Put options on West Texas Intermediate (WTI) oil expiring in June traded at a negative price on Monday, according to NYMEX data, as noted by Javier Blas, the chief energy correspondent at Bloomberg News.
The derivatives exchange traded 13 put options contract at a strike price of -50. WTI options traded at a negative strike for the first time on record. A put option gives the buyer the right but not the obligation to sell the underlying asset at a predetermined price on or before a specific date. Meanwhile, a call option gives the holder the right to buy.
A week ago, the now-expired May futures contract fell by more than $35 below zero, as sellers paid buyers to get off oil from their hands.
WTI futures cratered as much as 30% on Monday after the United States Oil Fund LP, the biggest oil exchange-traded fund, said it will take out all the money invested in the front-month June WTI oil contract.

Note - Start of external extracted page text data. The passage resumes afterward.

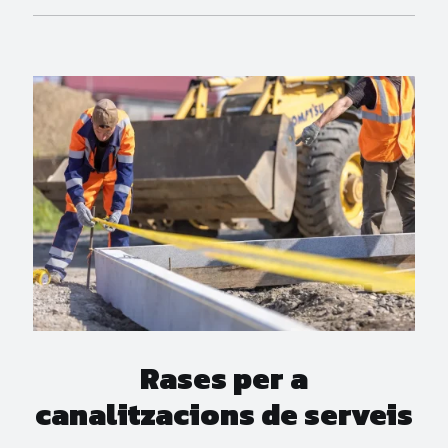
Rases per a
canalitzacions de serveis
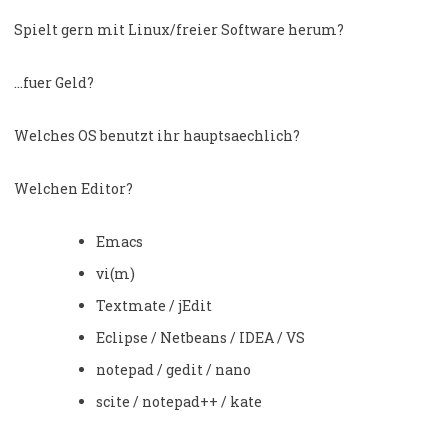
Spielt gern mit Linux/freier Software herum?
…fuer Geld?
Welches OS benutzt ihr hauptsaechlich?
Welchen Editor?
Emacs
vi(m)
Textmate / jEdit
Eclipse / Netbeans / IDEA / VS
notepad / gedit / nano
scite / notepad++ / kate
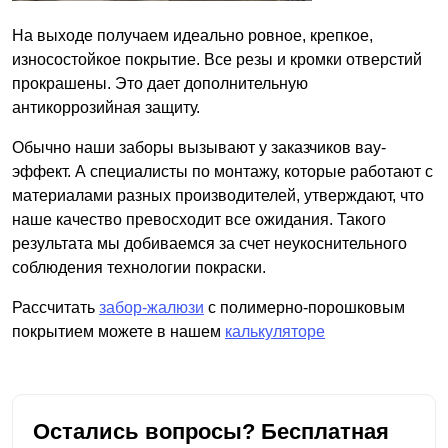
На выходе получаем идеально ровное, крепкое,
износостойкое покрытие. Все резы и кромки отверстий
прокрашены. Это дает дополнительную
антикоррозийная защиту.
Обычно наши заборы вызывают у заказчиков вау-
эффект. А специалисты по монтажу, которые работают с
материалами разных производителей, утверждают, что
наше качество превосходит все ожидания. Такого
результата мы добиваемся за счет неукоснительного
соблюдения технологии покраски.
Рассчитать
забор-жалюзи
с полимерно-порошковым
покрытием можете в нашем
калькуляторе
Остались вопросы? Бесплатная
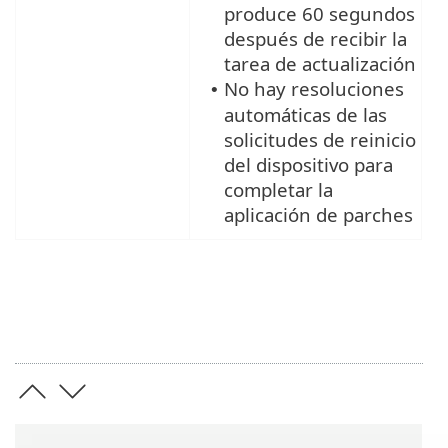
produce 60 segundos
después de recibir la
tarea de actualización
No hay resoluciones
•
automáticas de las
solicitudes de reinicio
del dispositivo para
completar la
aplicación de parches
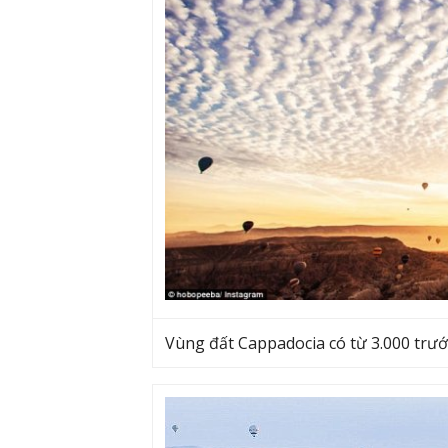
Vùng đất Cappadocia có từ 3.000 trư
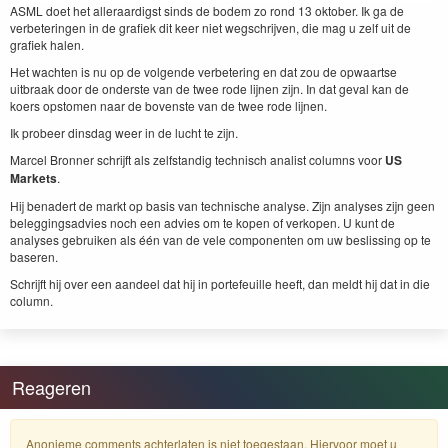
ASML doet het alleraardigst sinds de bodem zo rond 13 oktober. Ik ga de
verbeteringen in de grafiek dit keer niet wegschrijven, die mag u zelf uit de
grafiek halen.
Het wachten is nu op de volgende verbetering en dat zou de opwaartse
uitbraak door de onderste van de twee rode lijnen zijn. In dat geval kan de
koers opstomen naar de bovenste van de twee rode lijnen.
Ik probeer dinsdag weer in de lucht te zijn.
Marcel Bronner schrijft als zelfstandig technisch analist columns voor
US
Markets
.
Hij benadert de markt op basis van technische analyse. Zijn analyses zijn geen
beleggingsadvies noch een advies om te kopen of verkopen. U kunt de
analyses gebruiken als één van de vele componenten om uw beslissing op te
baseren.
Schrijft hij over een aandeel dat hij in portefeuille heeft, dan meldt hij dat in die
column.
Reageren
Anonieme comments achterlaten is niet toegestaan. Hiervoor moet u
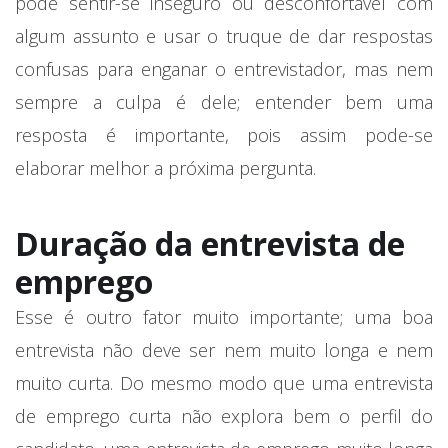
pode sentir-se inseguro ou desconfortável com
algum assunto e usar o truque de dar respostas
confusas para enganar o entrevistador, mas nem
sempre a culpa é dele; entender bem uma
resposta é importante, pois assim pode-se
elaborar melhor a próxima pergunta.
Duração da entrevista de
emprego
Esse é outro fator muito importante; uma boa
entrevista não deve ser nem muito longa e nem
muito curta. Do mesmo modo que uma entrevista
de emprego curta não explora bem o perfil do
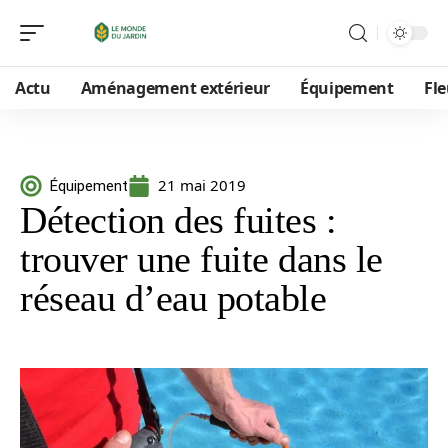
Actu
Aménagement extérieur
Équipement
Fle
21 mai 2019
Équipement
Détection des fuites :
trouver une fuite dans le
réseau d’eau potable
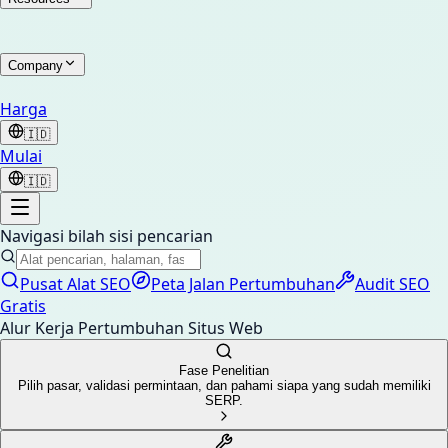
Company
Harga
🇮🇩
Mulai
🇮🇩
Navigasi bilah sisi pencarian
Pusat Alat SEO
Peta Jalan Pertumbuhan
Audit SEO
Gratis
Alur Kerja Pertumbuhan Situs Web
Fase Penelitian
Pilih pasar, validasi permintaan, dan pahami siapa yang sudah memiliki
SERP.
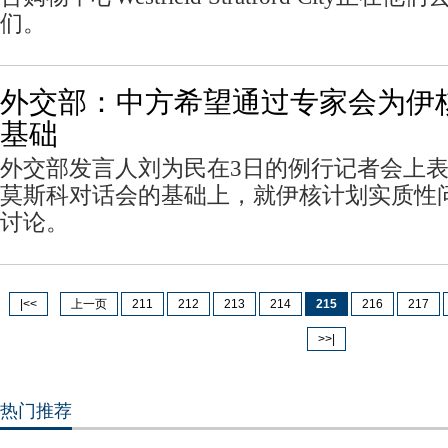
们。
外交部：中方希望通过专家会为伊
基础
外交部发言人刘为民在3日的例行记者会上
莫斯科对话会的基础上，就伊核计划实质性
讨论。
|<<
上一页
211
212
213
214
215
216
217
>>|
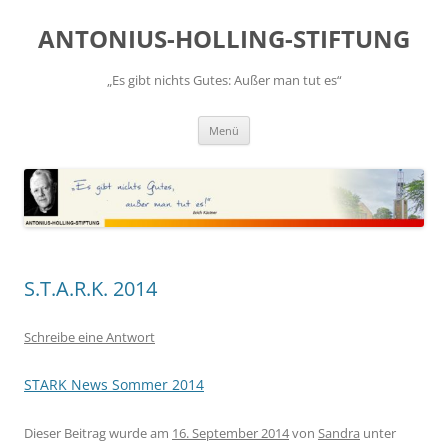
Zum
Inhalt
ANTONIUS-HOLLING-STIFTUNG
springen
„Es gibt nichts Gutes: Außer man tut es“
Menü
S.T.A.R.K. 2014
Schreibe eine Antwort
STARK News Sommer 2014
Dieser Beitrag wurde am
16. September 2014
von
Sandra
unter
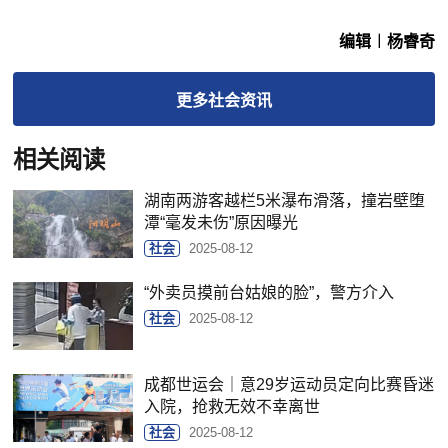
编辑︱杨睿奇
更多
社会
资讯
相关阅读
湖南两游客越栏5米瀑布滑落，撞岩壁堕
潭“毫发未伤”原因曝光
社会
2025-08-12
“外卖员摸前台姑娘的脸”，警方介入
社会
2025-08-12
成都世运会｜意29岁运动员定向比赛昏迷
入院，抢救无效不幸离世
社会
2025-08-12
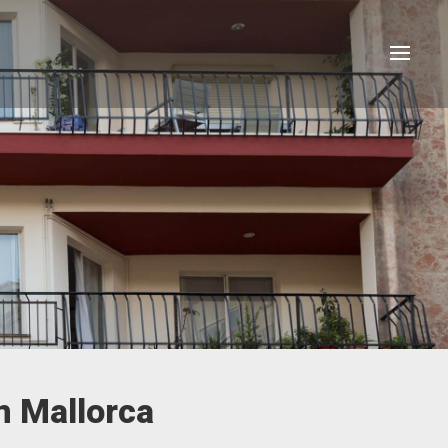
n Mallorca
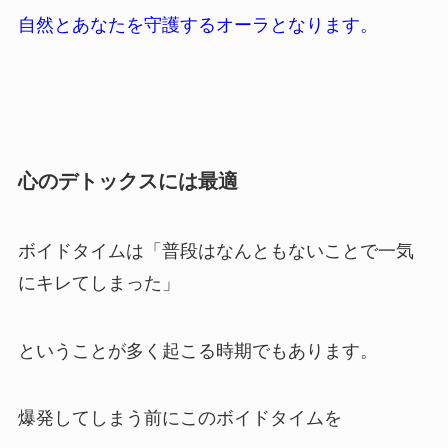
自然とあなたを守護するオーラとなります。
心のデトックスには最適
ボイドタイムは「普段はなんともないことで一気
にキレてしまった」
ということが多く起こる時期でもあります。
爆発してしまう前にこのボイドタイムを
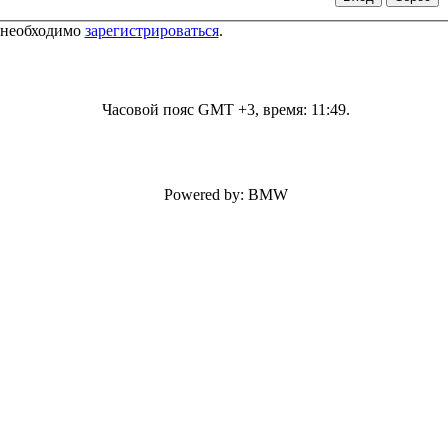
 необходимо
зарегистрироваться
.
Часовой пояс GMT +3, время:
11:49
.
Powered by: BMW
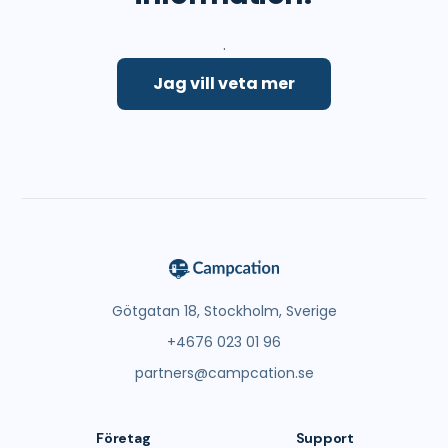
.
Jag vill veta mer
Götgatan 18, Stockholm, Sverige
+4676 023 01 96
partners@campcation.se
Företag
Support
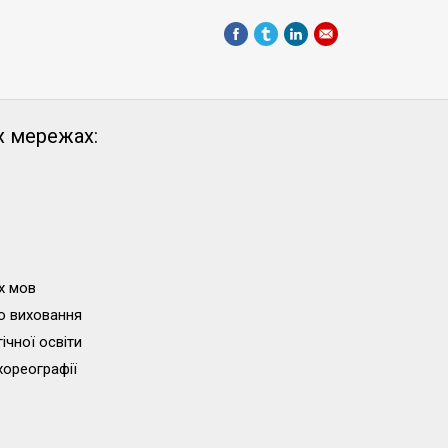
х мережах:
х мов
о виховання
ічної освіти
хореографії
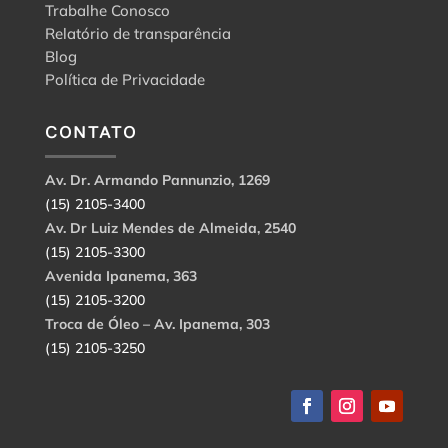
Trabalhe Conosco
Relatório de transparência
Blog
Política de Privacidade
CONTATO
Av. Dr. Armando Pannunzio, 1269
(15) 2105-3400
Av. Dr Luiz Mendes de Almeida, 2540
(15) 2105-3300
Avenida Ipanema, 363
(15) 2105-3200
Troca de Óleo – Av. Ipanema, 303
(15) 2105-3250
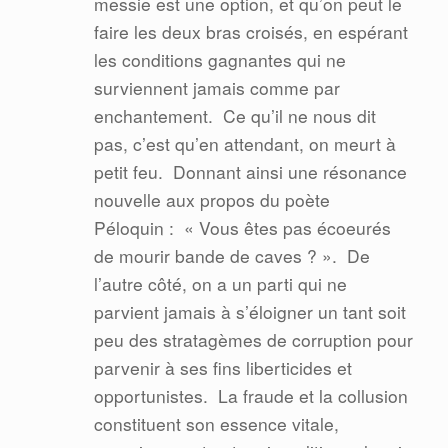
messie est une option, et qu’on peut le
faire les deux bras croisés, en espérant
les conditions gagnantes qui ne
surviennent jamais comme par
enchantement.
Ce qu’il ne nous dit
pas, c’est qu’en attendant, on meurt à
petit feu.
Donnant ainsi une résonance
nouvelle aux propos du poète
Péloquin :
« Vous êtes pas écoeurés
de mourir bande de caves ? ».
De
l’autre côté, on a un parti qui ne
parvient jamais à s’éloigner un tant soit
peu des stratagèmes de corruption pour
parvenir à ses fins liberticides et
opportunistes.
La fraude et la collusion
constituent son essence vitale,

Oil prices have come under pressure in recent weeks as the coronavirus-led demand destruction triggered oversupply concerns. The storage tanks across the globe are filling up fast. For instance, South Korea, which holds the fourth-biggest commercial storage capacity in Asia, recently ran out of onshore space, according to rigzone.com.
Meanwhile, Singapore's coastline is becoming more congested as the number of oil-laden tankers awaiting a potential buyer continues to rise with each passing day. On a global level, the swelling glut is set to test storage capacity limits in as little as three weeks, according to Goldman Sachs.
The OPEC+, a group of major producers led by Russia and Saudi Arabia, recently agreed to cut the output by 9.7 million barrels per day, starting from May 1. Both the US and Saudi Arabia have reportedly begun reducing the output ahead of the start of the OPEC+ cuts.
However, the output cuts would be able to put a floor under prices only if the governments across the globe ease restrictions put in place to contain the virus outbreak and re-open their respective economies.